June 5, 2016
Jeffrey Dell: from San Marco to San Marcos
Lorenzo de Castro: Jeff, you first came to Venice as a young artist for a one-year fellowship at the Scuola. Eventually you stayed for another year. During these 2 years you taught printmaking to Italian and American art students. How did this experience form you as an educator?
Jeff Dell: The impact was big. As someone who’d just finished grad school, I was facing multiple large challenges: teaching in another country (and another language), teaching both inside and outside of a university’s set of expectations and requirements, and acclimating to a world outside of the hothouse of grad school.
I recall playing games with the Italian students: we’d make a list of five Italian words each class day and then see how many times we could use them that day. This way I was learning the language while they learned to make prints. With the US students, I was their ambassador, as it were. I enjoyed that role, and it got me to study a lot of history and context of what and where we visited. It got me to be more fearless in asking questions than I would have been on my own. I learned to not only be myself, but also to be nimble in planning the curriculum. I also learned that asking good questions is more important than knowing everything before hand.
LdC: I am curious to know what your experience of American culture and society was like after 2 years spent in Venice. Did you see things in a different way?
JD: Experiencing another culture and language deeply is a transformative experience, even if it’s not always easy. It really is one of the most rewarding experiences of my life, and I think everyone should do it. Frankly, I arrived in Venice with a broad dislike/distrust of US culture, and I was automatically more reverent of Italian history and art. This tempered over my time there. I began to see the relative strengths and weaknesses of all cultures.
I had previously lived in China and so was a bit ready for the culture shock of returning to US culture. After living in Venice, it’s often like seeing two of everything. I don’t just see the American thing, but I simultaneously see the Italian version of it as well. For years I had to curb my impulse to talk about it constantly, for fear that friends would find me a bore. Occasionally, an Italian word will come to me before the English. I found myself just the other day describing a well-polished copper plate as “liscio, liscio…” even though here I am in the middle of Texas.
LdC: When you are in Europe and Italy you are just looking at classical art and tradition, or are there more elements that attract and interest you and your students?

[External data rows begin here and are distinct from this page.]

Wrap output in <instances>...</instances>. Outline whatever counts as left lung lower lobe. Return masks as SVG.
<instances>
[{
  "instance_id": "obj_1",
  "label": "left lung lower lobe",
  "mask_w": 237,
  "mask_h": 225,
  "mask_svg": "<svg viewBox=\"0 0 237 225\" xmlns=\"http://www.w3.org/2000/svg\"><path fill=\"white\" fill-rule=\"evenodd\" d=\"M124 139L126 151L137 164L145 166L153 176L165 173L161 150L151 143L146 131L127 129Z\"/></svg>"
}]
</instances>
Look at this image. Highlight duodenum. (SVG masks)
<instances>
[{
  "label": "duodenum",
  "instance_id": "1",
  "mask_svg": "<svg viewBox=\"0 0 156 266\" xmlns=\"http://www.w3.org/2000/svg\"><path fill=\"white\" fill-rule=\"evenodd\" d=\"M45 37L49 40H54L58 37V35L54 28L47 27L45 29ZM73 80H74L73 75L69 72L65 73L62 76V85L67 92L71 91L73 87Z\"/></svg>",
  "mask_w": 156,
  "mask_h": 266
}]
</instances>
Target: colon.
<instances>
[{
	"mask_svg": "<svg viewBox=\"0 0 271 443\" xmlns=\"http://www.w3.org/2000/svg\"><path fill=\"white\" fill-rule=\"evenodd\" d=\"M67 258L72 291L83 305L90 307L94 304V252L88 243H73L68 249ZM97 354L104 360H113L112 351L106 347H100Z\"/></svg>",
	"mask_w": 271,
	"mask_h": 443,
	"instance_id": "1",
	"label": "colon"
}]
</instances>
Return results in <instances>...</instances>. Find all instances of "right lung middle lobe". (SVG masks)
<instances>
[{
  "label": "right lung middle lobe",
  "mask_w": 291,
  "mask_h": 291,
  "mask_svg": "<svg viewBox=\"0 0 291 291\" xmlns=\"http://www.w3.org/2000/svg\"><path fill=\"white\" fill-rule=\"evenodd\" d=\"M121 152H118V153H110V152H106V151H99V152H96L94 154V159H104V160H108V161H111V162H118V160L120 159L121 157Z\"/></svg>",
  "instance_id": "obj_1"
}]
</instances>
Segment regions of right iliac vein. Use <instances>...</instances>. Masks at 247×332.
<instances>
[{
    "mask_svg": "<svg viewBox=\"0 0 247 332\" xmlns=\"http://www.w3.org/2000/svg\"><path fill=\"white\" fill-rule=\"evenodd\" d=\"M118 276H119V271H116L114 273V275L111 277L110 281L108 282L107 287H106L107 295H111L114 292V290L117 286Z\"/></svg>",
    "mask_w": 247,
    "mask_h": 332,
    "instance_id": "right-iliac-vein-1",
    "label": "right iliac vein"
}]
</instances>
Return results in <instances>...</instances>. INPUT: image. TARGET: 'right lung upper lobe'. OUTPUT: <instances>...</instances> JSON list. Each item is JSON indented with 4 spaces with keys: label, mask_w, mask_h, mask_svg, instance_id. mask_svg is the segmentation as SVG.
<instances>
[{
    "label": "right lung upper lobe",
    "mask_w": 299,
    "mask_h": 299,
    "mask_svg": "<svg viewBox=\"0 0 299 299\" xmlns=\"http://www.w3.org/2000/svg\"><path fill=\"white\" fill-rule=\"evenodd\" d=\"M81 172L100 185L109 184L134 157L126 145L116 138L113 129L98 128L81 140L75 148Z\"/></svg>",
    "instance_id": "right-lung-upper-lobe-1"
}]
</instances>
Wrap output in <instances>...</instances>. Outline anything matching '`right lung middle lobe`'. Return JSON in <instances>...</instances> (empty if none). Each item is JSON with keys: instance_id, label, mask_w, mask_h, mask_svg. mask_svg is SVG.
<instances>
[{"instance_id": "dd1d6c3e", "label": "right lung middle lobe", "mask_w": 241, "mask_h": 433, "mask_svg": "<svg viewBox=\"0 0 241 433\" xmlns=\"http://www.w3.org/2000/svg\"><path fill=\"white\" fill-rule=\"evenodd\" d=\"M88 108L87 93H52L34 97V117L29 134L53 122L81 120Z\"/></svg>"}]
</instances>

JD: the experiences were always broader than classical and Renaissance. The Biennale is foremost, but also Palazzo Grassi and now the Punta della Dogana, which when I was there was more or less a quiet fishing spot for old men (and yes, they actually ate those seppie). Venice is really a major point in the still fairly small circuit of high-end contemporary art. What Venice, and Italy, does not always do well is the broad, messier middle market of contemporary art, basically all those current artists that aren’t blue chip.
A revelation for me in Venice was the high number of lesser-known treasures. Places like the Scuola Dalmatia and Carpaccio’s great paintings there, the church of San Zaccaria and the Bellini Sacra Conversazione, as well as the many works in the Accademia and elsewhere. Living in Venice was the first time in my life that I could regularly visit these spaces and objects that exert a huge influence. I learned from them every time I saw them.
LdC: You are always exploring new languages in your art, I have seen this constant quest since I first knew you and I always liked it. This question is similar to the previous one: how did your Venetian experience influence and change your work: was it just aesthetics, or was there more?
JD: It’s interesting. My work has changed a lot over the years (it’s even something I’m asked to speak about occasionally). When I was in Venice, making images of the city in any direct way seemed impossible, overwhelming, although it certainly crept in in many indirect ways. As Mary McCarthy pointed out, there’s no part of Venice that hasn’t been imaged before. But when I arrived in Texas after two years in Venice, I found that I could make direct images of Venice. It’s a city that is fraught with cliché, but it’s also one of the most beautiful, storied, amazing, and complicated cities on the planet. It is old and yet exclusively urban. It is beautiful yet somehow threatening as well. It is touristy yet, looking past that, there is no corner that does not fit into endless histories. I think these contradictions continue to have an influence on my world view and the work I make.
I have a lifetime project of walking every calle, rio terà, campo➤ and walkable space in Venice. I think I’m about half done. I need to get back there. Then, I suppose, I need to start boating every canal.
Jeffrey Dell is a printmaker and Professor at Texas State University➤ San Marcos, TX. He earned his BA from Hamline University➤ St. Paul, MN and his MFA from the University of New Mexico➤ Albuquerque, NM. He is represented by Art Palace Gallery➤ Houston, TX and has exhibited widely, including at Galleri Urbane➤ Dallas, TX; Leipzig International Art Programme➤ Leipzig, Germany; and the International Print Center➤ New York, New York, NY; the Print Center➤ Philadelphia, PA, USA. He was twice a fellow at the Scuola Internazionale di Grafica.